|Title||A discriminative method for global query expansion and term reweighting using co-occurrence graphs|
|Publication Type||Journal Article|
|Year of Publication||In Press|
|Authors||Aklouche, B, Bounhas, I, Slimani, Y|
|Journal||Journal of Information Science|
|Keywords||BM25, Co-occurrence graph, information retrieval, Query Expansion, Semantic similarity, Term reweighting.|
This paper presents a new Query Expansion (QE) method aiming to tackle term mismatch in Information Retrieval (IR). Previous research showed that selecting good expansion terms which do not hurt retrieval effectiveness remains an open and challenging research question. Our method investigates how global statistics of term co-occurrence can be used effectively to enhance expansion term selection and reweighting. Indeed, we build a co-occurrence graph using a context window approach over the entire collection, thus adopting a global QE approach. Then, we employ a semantic similarity measure inspired by the Okapi BM25 model, which allows to evaluate the discriminative power of words and to select relevant expansion terms based on their similarity to the query as a whole. The proposed method includes a reweighting step where selected terms are assigned weights according to their relevance to the query. What’s more, our method does not require matrix factorization or complex text mining processes.
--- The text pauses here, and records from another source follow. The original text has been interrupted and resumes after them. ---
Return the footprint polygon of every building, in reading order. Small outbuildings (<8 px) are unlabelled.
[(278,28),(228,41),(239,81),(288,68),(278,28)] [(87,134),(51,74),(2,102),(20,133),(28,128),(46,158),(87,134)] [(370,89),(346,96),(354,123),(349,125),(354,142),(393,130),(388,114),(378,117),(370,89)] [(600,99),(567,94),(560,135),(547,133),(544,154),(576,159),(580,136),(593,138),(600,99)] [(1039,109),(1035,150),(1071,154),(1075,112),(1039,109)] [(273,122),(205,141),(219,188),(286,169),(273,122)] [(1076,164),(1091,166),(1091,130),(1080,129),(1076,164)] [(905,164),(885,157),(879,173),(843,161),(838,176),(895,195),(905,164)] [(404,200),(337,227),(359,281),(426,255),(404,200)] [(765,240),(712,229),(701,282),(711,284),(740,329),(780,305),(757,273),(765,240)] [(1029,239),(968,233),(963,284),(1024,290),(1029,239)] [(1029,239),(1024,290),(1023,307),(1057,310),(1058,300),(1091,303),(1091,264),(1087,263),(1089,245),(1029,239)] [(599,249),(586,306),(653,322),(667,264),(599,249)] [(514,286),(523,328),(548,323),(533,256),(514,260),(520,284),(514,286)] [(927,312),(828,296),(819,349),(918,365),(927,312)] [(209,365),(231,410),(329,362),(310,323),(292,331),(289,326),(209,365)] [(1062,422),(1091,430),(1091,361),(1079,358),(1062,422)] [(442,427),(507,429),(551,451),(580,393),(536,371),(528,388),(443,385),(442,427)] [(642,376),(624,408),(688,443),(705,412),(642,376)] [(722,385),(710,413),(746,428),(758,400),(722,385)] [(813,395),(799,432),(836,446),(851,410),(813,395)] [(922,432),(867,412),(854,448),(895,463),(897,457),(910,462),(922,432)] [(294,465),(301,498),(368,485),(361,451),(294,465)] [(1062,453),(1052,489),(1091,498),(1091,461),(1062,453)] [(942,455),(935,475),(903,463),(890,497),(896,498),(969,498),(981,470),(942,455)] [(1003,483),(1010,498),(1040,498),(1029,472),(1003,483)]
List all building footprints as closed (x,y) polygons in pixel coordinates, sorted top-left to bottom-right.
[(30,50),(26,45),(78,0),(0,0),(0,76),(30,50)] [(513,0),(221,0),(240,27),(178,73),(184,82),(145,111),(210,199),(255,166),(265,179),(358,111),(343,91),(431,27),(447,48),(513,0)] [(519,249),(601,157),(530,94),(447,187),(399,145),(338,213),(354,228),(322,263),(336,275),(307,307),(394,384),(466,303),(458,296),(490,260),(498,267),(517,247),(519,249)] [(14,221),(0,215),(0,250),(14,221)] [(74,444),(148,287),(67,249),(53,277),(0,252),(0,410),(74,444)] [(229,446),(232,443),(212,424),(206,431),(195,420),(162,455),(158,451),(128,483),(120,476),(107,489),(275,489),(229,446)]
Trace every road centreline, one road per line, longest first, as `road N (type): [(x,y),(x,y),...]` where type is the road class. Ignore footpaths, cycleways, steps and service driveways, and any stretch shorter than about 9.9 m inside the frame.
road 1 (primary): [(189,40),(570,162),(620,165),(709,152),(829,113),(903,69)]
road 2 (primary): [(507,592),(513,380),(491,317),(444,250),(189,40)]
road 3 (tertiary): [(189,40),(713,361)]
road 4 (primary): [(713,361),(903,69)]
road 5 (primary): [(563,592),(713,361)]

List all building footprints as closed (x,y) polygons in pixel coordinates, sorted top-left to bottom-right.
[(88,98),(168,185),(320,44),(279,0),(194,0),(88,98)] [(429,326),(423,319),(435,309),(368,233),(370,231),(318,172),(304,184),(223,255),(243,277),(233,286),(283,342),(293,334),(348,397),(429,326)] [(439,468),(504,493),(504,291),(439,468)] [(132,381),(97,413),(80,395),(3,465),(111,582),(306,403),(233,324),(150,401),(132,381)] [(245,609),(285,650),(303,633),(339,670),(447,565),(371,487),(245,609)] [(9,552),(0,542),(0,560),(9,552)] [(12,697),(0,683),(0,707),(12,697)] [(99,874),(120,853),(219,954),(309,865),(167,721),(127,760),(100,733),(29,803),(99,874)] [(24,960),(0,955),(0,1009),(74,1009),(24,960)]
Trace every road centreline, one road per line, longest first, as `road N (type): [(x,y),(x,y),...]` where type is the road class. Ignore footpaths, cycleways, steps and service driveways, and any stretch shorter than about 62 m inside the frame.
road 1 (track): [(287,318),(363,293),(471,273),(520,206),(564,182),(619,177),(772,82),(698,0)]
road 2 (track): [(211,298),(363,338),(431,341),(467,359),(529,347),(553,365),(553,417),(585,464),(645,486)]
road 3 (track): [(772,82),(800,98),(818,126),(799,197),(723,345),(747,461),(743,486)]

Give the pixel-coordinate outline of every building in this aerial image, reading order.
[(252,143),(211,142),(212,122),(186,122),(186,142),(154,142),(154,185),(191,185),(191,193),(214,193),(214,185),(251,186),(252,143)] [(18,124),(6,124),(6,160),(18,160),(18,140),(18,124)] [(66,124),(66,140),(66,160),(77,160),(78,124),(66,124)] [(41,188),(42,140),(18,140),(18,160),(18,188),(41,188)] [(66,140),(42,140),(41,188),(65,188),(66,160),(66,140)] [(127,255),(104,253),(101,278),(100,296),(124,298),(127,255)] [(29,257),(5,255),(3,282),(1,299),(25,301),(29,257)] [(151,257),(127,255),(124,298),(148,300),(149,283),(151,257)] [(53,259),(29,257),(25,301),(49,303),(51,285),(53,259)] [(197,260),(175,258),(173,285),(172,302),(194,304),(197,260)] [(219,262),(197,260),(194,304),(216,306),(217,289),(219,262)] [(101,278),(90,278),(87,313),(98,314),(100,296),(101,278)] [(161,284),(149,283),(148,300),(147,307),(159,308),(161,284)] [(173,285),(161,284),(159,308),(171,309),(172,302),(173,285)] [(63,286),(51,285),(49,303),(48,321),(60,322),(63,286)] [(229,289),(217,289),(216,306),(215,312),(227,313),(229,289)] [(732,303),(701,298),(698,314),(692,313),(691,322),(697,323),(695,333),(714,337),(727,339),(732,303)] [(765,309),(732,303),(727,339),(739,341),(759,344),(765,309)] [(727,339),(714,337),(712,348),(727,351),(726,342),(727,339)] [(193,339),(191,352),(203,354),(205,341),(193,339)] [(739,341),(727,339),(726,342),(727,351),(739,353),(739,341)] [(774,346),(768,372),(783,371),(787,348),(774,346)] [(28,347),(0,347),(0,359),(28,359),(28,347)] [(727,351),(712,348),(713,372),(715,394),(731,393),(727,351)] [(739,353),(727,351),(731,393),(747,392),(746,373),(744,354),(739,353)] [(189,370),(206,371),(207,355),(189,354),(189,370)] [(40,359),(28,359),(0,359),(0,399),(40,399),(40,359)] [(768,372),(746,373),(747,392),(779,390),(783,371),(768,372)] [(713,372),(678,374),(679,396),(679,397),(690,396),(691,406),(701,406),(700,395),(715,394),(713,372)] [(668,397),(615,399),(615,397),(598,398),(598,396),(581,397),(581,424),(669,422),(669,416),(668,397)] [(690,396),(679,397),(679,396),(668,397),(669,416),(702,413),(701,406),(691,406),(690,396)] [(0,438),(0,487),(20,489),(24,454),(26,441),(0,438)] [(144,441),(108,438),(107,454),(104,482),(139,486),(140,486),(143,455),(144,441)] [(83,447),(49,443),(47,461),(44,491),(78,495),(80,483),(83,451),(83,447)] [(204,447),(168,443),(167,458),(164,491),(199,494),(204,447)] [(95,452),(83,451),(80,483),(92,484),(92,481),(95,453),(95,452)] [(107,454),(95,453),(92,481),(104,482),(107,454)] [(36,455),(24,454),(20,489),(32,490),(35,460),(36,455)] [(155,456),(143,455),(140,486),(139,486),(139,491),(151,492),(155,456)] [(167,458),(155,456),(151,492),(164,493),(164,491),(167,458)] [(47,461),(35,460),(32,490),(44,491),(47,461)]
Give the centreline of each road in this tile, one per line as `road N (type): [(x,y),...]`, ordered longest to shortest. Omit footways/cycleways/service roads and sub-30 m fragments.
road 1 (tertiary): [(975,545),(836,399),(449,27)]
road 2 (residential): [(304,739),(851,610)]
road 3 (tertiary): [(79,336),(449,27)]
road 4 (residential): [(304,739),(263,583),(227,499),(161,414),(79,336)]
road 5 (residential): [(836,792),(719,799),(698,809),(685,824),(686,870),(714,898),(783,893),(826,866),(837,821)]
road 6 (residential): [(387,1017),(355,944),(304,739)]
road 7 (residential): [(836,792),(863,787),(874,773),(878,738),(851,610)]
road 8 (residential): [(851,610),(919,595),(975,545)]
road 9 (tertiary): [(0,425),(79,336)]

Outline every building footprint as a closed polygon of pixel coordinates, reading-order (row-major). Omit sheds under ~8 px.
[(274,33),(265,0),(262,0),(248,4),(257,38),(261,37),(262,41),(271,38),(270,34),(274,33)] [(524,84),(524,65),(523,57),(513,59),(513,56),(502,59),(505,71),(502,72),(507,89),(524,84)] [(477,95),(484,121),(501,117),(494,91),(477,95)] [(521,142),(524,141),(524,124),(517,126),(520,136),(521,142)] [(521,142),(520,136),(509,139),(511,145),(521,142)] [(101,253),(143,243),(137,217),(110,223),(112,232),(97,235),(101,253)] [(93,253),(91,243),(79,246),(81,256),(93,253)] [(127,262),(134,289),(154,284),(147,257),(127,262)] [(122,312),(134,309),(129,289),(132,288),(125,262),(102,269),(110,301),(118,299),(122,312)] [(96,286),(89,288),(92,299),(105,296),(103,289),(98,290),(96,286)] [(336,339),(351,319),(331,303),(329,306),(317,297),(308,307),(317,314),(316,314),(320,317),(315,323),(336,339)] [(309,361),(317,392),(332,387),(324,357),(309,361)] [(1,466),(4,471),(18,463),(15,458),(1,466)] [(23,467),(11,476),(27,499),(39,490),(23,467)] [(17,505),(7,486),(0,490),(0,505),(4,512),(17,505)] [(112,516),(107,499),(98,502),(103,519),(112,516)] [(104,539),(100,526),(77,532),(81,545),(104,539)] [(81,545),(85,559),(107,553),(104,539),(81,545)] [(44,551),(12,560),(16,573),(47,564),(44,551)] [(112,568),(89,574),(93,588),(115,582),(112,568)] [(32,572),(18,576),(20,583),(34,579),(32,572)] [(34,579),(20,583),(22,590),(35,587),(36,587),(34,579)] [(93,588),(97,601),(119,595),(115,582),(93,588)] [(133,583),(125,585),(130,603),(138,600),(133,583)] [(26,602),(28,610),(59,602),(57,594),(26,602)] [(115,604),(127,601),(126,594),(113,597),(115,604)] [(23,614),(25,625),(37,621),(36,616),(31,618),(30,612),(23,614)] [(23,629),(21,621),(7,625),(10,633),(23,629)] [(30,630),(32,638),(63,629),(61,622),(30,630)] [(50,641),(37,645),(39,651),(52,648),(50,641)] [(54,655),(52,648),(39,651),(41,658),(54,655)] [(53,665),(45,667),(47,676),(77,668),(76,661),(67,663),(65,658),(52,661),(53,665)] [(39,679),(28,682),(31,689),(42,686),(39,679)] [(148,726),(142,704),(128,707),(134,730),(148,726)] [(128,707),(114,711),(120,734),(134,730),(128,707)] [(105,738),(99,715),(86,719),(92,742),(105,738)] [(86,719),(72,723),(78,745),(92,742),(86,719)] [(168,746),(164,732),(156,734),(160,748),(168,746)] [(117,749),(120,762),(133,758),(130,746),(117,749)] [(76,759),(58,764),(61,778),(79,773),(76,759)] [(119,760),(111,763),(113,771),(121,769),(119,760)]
It only requires simple co-occurrence statistics about terms, which reduces complexity and insures scalability. Finally, it has two free parameters that may be tuned to adapt the model to the context of a given collection and control co-occurrence normalization. Extensive experiments on four standard datasets of English (TREC Robust04 and Washington Post) and French (CLEF 2000 and 2003) show that our method improves both retrieval effectiveness and robustness in terms of various evaluation metrics and outperforms competitive state-of-the-art baselines with significantly better results. We also investigate the impact of varying the number of expansion terms on retrieval results.